Before the rise in diversity, equity and inclusion in our institutions, the stories of history were told largely by and for men, white men. For example, in high school in the 1960s, I learned intimate details about WWII, but never heard about Elizabeth Friedman, one of the first American cryptanalysts, who played a crucial role in breaking up Nazi spy rings. Nor did I hear about the Tuskegee Airmen, the first African American military aviators in the United States Armed Forces.
I remember watching the beginnings of space exploration on TV but never heard of the African American women engineers, most notably Katherine Johnson, who served behind the scenes. John Glenn would later credit her calculations as being essential to his mission. Having a southern heritage, I did hear rumors about something called the Underground Railroad but couldn’t have told you who Harriet Tubman was.

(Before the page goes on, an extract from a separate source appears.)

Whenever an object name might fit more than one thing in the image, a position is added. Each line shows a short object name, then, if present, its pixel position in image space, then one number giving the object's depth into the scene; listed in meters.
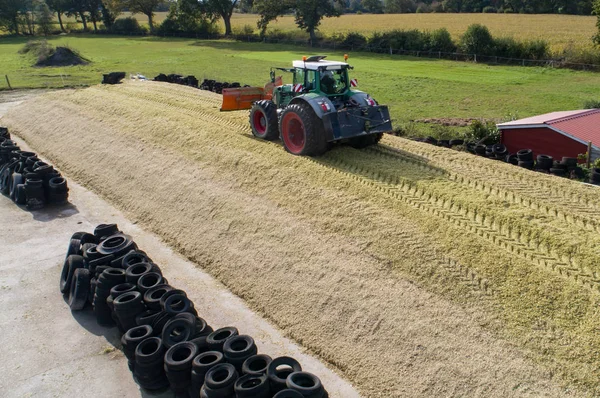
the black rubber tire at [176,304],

I heard about Albert Einstein but nothing about Marie Curie, a physicist, chemist and the first woman to win the Nobel Prize in Physics. I learned all about the bravery and courage of those who dared to tame the western frontier but nothing about the Trail of Tears. And sometimes I wonder if my grandchildren will ever get to dive into the poetry of Walt Whitman or the novels of Virginia Woolf or Oscar Wilde because, well, you know, they weren’t heterosexual.
So, yes, we know what can be lost.
Sustaining a democracy is not for those seeking rigid, cookie-cutter, categories of belief and thought. It’s not for those who want to flatten gender roles and play with women as if they were one-dimensional paper dolls. It’s not for those who are uncomfortable passing others on the sidewalk who may not look like them, think like them, speak like them or love like them. No, democracy requires that all of us hold the often uncomfortable tension that can arise when we dare to embrace diversity in search of our common identity as Americans.
So, I rise today to stand tall, vocal and firm for all DEI before my words may be silenced.
To my younger women friends, in particular, I urge you to educate yourselves about Project 2025 and to read the “Handmaid’s Tale.” It, or a similar scenario, may be coming much quicker than any of us older women could have ever imagined. Don’t hide. Don’t think it can’t happen here. It can.
My prayer for you is that when you’re much older you too will still be able to stand out in the drizzling rain, leaning on your cane, and hold a sign with a message you believe in.